----- Lesetext -----

Geburtshilfe Frauenheilkd 2016; 76 - A21
DOI: 10.1055/s-0036-1571418

Virginitätsbescheinigung und Hymenrekonstruktion – ärztliche Hilfeleistung oder Grenzüberschreitung?

S Tschudin 1
  • 1Abteilung Gynäkologische Sozialmedizin/Psychosomatik, Frauenklinik Universitätsspital Basel, Schweiz

Der Bevölkerungsanteil mit islamischem Hintergrund ist in den letzten Jahrzehnten in der Schweiz, Deutschland und den umliegenden europäischen Ländern stetig gewachsen. Eine Folge davon ist, dass FrauenärztInnen in zunehmendem Masse mit dem Wunsch nach Virginitätsbescheinigung und Hymenrekonstruktion konfrontiert sind. Die weiblichen Nachkommen der genannten Einwanderungsgruppe sehen sich damit konfrontiert, dass ihre Herkunftskultur die Jungfräulichkeit bis zur Hochzeit fordert, während in der westlichen Kultur voreheliche sexuelle Erfahrungen erlaubt sind. Mit zunehmender Anpassung an die Lebensweise des Gastlandes nimmt auch die Anzahl an jungen Frauen zu, die trotz des Verbotes durch ihre Eltern, sexuelle Beziehungen vor der Ehe eingehen. Wenn später eine traditionelle Hochzeit mit einem Partner islamischen Glaubens erfolgen soll, geraten sie unter einen enormen emotionalen und gesellschaftlichen Druck. Die Begegnung mit einer jungen Frau, die sich in ihrer Not an uns wendet, fordert uns menschlich wie fachlich. Gleichzeitig gibt es wenig, an dem wir uns bei der Beratung und Betreuung dieser Frauen orientieren können. Weder können wir auf medizinische Richtlinien zurückgreifen, noch gibt es klare rechtliche Weisungen, und auch die Literatur zu diesem tabuisierten Thema ist dürftig.

Eine 2004 an den gynäkologisch-geburtshilflichen Kliniken der deutschen und französischen Schweiz durchgeführt Querschnittbefragung zeigte, dass es sich bei der Hymenrekonstruktion um einen in der Schweiz selten durchgeführten Eingriff handelt und es kein einheitliches Konzept zum Vorgehen beim Wunsch nach Hymenrekonstruktion gibt, insbesondere was die Indikationsstellung aber auch die Finanzierungsfrage anbelangt. Mittlerweile hat die Schweizerische Gesellschaft für Gynäkologie und Geburtshilfe sich in einem Expertenbrief für ihre Mitglieder klar dazu geäussert, dass die Medikalisierung eines kulturellen Problems abzulehnen sei und die Wiederherstellung der „Jungfräulichkeit“ hierzulande nicht zu den Aufgaben der Medizin gehört. Die Erfahrungen aus der eigenen Klinik haben gezeigt, dass es hilfreich ist hausinterne Grundsätze festzulegen, die richtungsweisend sind für das Vorgehen beim Wunsch nach Virginitätsbescheinigung und Hymenrekonstruktion. Gleichzeitig sollte die Herangehensweise aber individuell angepasst sein und auf jeden Fall die mögliche Gefährdung einer Patientin mitberücksichtigen. Ob solche, in erster Linie erfahrungsbasierte Vorgehensweisen zweckdienlich und hilfreich sind, sollte Gegenstand weiterer Forschung zum Thema sein.

-----

• _Aufgabenstellung_
In welchem Jahr wurde laut Lesetext die Querschnittbefragung an den gynäkologisch-geburtshilflichen Kliniken der deutschen und französischen Schweiz durchgeführt? Die folgenden Daten stammen aus einer anderen Quelle als der Lesetext.

----- Extrahierte Daten -----

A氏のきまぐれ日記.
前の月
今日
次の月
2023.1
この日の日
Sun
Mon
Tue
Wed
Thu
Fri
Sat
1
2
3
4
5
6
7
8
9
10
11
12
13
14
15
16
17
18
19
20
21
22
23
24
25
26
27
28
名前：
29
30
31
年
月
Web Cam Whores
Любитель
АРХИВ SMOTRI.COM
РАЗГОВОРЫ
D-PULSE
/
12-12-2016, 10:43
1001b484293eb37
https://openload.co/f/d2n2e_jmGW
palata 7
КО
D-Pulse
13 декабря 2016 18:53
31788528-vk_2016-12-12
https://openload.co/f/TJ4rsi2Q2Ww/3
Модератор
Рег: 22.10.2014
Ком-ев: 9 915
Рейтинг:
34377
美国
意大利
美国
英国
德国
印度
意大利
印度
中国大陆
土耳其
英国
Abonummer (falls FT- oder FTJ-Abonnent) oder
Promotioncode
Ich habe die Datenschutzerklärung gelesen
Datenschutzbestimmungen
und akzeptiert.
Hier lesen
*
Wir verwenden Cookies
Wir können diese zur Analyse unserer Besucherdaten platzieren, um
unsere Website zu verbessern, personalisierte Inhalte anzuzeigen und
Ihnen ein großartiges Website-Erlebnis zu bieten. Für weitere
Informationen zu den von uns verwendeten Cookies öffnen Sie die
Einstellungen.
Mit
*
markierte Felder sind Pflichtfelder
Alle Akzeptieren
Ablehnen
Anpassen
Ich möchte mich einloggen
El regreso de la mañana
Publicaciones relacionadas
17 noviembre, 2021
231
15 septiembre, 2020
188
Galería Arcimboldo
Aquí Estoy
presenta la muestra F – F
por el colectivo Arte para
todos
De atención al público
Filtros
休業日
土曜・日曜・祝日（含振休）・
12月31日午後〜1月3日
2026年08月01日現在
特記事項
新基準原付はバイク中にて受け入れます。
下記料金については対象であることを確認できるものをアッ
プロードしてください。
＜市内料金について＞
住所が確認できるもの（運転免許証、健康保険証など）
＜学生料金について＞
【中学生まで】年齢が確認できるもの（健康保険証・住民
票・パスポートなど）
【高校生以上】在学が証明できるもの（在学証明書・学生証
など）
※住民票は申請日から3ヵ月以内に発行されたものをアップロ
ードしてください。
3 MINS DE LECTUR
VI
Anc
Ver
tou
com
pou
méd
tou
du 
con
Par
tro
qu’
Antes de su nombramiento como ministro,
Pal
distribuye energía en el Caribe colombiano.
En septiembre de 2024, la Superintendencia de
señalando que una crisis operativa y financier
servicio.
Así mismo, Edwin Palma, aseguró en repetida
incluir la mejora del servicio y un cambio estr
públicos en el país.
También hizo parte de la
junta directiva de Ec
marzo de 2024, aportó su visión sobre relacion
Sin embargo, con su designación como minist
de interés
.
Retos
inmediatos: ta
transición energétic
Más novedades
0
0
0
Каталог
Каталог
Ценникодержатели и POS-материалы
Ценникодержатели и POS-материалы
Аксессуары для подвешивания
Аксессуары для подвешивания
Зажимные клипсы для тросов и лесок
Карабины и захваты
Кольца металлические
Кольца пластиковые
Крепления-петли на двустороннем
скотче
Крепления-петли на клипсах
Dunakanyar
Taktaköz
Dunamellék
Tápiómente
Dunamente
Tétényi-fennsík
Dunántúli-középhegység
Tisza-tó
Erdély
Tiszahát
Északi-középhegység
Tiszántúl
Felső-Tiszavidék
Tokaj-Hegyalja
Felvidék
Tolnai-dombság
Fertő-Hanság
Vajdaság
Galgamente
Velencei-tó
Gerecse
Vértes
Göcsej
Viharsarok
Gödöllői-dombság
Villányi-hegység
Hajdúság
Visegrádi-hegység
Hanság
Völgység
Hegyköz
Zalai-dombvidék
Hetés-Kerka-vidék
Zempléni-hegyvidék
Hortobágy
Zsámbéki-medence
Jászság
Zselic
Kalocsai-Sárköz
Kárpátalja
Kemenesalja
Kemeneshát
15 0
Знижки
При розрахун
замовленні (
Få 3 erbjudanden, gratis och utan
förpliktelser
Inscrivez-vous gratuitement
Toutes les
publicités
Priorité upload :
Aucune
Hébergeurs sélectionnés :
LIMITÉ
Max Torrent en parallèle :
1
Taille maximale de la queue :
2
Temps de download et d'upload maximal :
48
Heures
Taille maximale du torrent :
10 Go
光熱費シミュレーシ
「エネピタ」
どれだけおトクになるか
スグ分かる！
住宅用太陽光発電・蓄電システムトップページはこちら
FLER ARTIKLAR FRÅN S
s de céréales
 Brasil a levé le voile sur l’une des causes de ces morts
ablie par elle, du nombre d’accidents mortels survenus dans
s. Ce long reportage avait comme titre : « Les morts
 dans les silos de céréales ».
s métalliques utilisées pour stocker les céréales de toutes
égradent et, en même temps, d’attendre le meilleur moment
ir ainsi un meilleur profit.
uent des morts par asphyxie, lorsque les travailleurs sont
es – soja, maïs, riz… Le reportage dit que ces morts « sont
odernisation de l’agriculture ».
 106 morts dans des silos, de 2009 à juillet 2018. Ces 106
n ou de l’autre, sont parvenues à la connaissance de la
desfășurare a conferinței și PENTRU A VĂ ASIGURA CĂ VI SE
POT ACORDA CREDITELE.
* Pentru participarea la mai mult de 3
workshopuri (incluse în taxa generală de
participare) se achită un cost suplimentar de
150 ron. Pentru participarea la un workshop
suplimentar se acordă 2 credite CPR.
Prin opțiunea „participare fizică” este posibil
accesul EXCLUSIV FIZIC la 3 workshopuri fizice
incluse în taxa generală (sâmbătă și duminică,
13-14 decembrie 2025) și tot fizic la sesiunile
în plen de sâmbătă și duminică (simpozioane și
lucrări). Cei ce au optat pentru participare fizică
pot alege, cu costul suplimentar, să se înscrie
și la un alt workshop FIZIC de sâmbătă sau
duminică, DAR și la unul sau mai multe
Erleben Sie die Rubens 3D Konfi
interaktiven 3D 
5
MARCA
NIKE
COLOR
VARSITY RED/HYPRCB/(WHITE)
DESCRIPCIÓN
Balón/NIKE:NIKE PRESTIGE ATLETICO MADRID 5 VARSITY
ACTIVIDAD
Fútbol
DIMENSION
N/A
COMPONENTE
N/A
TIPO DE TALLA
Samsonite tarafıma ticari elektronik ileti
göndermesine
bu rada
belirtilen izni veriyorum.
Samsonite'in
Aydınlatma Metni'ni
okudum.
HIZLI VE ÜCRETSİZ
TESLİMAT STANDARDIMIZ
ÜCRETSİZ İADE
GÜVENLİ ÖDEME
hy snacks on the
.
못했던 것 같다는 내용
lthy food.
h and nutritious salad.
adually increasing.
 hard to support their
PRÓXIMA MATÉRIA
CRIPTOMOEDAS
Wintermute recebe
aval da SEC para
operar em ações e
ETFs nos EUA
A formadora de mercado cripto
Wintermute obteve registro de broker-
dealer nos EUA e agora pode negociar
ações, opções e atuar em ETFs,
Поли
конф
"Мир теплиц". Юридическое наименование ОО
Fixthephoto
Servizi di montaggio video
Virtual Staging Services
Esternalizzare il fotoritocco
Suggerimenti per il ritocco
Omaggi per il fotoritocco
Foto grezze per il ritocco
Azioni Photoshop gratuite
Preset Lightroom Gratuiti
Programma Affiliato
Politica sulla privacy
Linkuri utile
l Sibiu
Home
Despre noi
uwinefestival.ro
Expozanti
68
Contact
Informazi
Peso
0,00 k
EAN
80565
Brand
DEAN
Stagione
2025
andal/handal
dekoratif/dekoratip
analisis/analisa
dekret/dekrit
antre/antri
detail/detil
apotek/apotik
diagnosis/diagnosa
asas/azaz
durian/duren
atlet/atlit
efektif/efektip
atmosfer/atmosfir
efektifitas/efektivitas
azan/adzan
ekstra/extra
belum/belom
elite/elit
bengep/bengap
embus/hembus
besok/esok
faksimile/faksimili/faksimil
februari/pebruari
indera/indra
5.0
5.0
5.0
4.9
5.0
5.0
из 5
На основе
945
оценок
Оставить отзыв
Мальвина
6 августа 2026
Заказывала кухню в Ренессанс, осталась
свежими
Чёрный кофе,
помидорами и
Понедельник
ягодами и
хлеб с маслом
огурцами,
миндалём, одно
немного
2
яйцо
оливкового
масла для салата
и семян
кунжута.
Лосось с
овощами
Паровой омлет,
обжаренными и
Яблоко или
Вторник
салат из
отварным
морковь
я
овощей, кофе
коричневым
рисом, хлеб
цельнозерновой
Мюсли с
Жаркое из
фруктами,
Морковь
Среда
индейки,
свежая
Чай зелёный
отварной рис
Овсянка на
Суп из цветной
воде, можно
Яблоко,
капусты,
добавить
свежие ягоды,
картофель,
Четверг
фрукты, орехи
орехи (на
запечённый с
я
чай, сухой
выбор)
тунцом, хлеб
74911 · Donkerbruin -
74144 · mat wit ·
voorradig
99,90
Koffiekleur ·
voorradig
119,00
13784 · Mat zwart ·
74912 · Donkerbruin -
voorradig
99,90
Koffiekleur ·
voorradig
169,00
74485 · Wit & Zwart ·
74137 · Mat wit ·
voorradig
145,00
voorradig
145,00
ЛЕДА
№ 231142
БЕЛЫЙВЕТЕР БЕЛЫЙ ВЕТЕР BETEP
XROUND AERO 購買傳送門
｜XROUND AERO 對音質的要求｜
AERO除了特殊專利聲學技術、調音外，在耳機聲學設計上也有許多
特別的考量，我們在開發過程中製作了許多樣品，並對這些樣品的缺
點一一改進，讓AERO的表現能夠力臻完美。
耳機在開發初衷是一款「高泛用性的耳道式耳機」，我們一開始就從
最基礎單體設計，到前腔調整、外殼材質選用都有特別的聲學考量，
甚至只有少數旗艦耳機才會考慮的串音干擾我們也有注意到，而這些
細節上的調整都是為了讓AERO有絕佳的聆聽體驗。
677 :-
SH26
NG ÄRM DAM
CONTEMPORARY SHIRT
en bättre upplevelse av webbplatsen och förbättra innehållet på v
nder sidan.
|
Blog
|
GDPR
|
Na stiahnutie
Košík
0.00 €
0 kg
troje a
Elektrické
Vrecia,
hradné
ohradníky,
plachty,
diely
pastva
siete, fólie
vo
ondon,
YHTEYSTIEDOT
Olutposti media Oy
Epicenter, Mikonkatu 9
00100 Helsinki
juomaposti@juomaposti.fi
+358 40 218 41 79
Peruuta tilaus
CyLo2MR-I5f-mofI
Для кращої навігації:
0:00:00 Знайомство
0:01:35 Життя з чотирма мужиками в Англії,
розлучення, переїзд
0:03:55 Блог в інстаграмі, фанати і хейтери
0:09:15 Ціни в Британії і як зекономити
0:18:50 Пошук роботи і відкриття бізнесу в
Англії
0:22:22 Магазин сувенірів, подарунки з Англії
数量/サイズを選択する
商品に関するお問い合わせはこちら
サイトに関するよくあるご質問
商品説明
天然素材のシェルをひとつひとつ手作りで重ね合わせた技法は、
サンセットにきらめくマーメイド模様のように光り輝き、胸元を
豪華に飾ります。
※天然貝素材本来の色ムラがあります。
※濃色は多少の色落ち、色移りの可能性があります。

-----

• _Ausgabe_
Im Jahr 2004.